Based on the closing Friday the price was $7.38 and the yield at $2.16 per year. This is a 29% yield. If the market were to rise mid 2009 to 10,000 DOW, then the stocks held by AOD would also rise 25% plus as did the DOW. So the "price of AOD" could be above $10.00. Now, at this level the $2.18 yld. is now 21%. No slight of hand but if the second half of 2009 and 2010 were to rise to 11,000 DOW, that means AOD stocks rise 40%. So, AOD at a premium could be $11 or more. This equates to a 19% yield. The answer to maintaining the dividend lies in the market going up.Where am I wrong?
If you reinvest the proceeds, then you're ignoring the monthly compounding factor. The APY would be found from (1 + 0.18/7.38)^12 - 1 = 33.53%.
<quote> The answer to maintaining the dividend lies in the market going up. <quote>
I'd like to offer up the possibility of the dollar going down. The fund runs about 2/3rd of its plays in foreign securities; those amounts will translate to larger amounts if/when the dollar falls. Also, the US market is one of the lowest yielding markets in the world, so the pickings are already "better" from foreign equities plays to begin with...
Next point is that the share price is entirely market driven, and very loosely connected to the NAV. If everyone gets disgusted and walks away from AOD tomorrow, the price could drop to near zero, but the assets managed by the closed end fund itself would remain unchanged.

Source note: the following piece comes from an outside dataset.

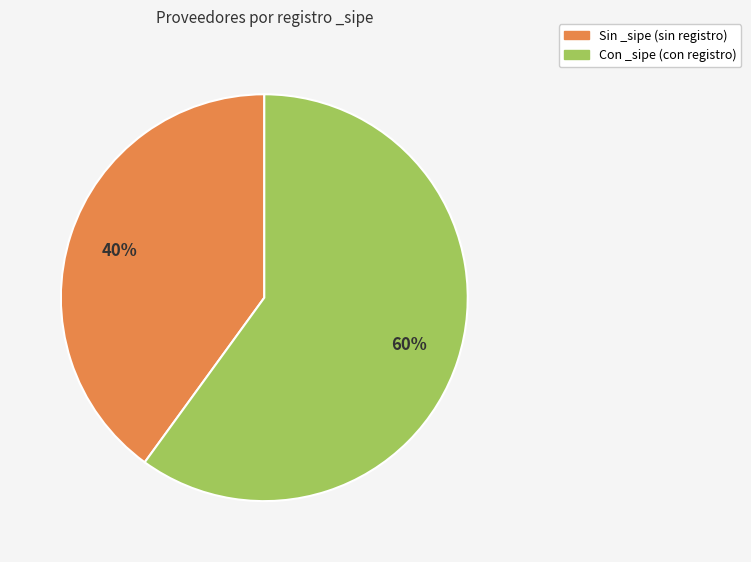

To the nearest percent, what is the difference between the largest and smallest slice percentages?

20%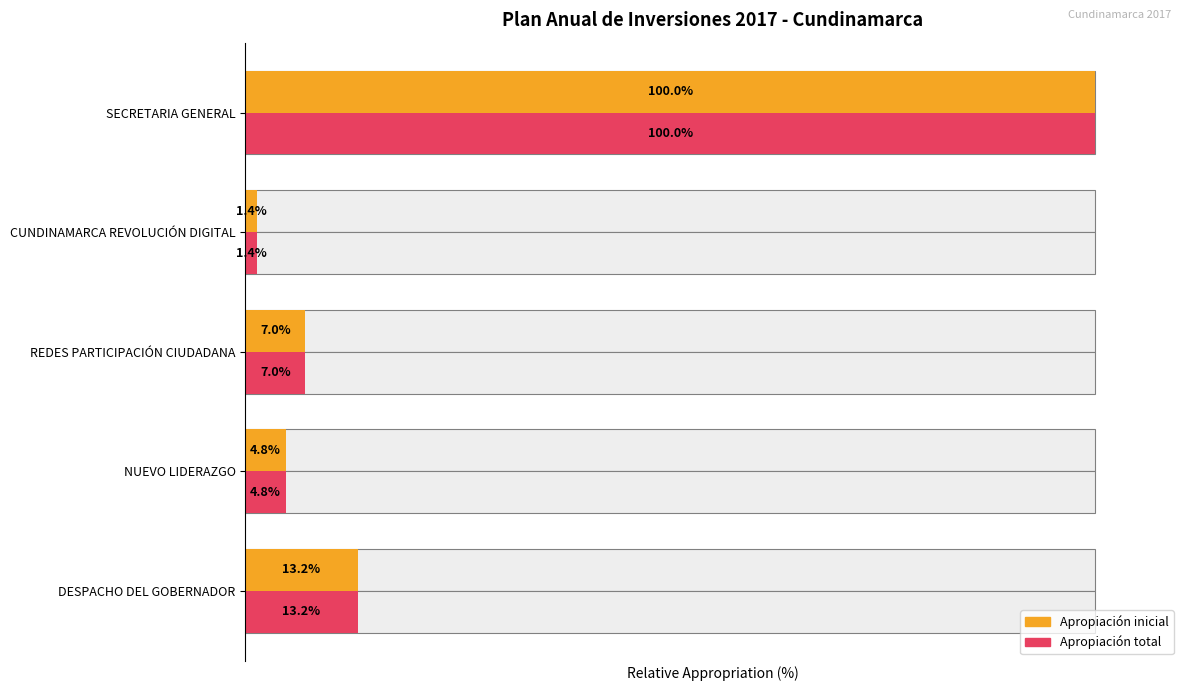

What are all the series names shown in the legend?

Apropiación inicial, Apropiación total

Final point is that while the NAV has dropped over time, so have the markets that the net fund assets are working. The question is more along the lines of "If the fund originally had the capability of purchasing N shares of company X, then how many shares of X could the fund purchase today?" If the answer is the same, (due to the falling price of X) and X has yet to cut it's dividend, then the fund has a much capability to generate income as it did when it started.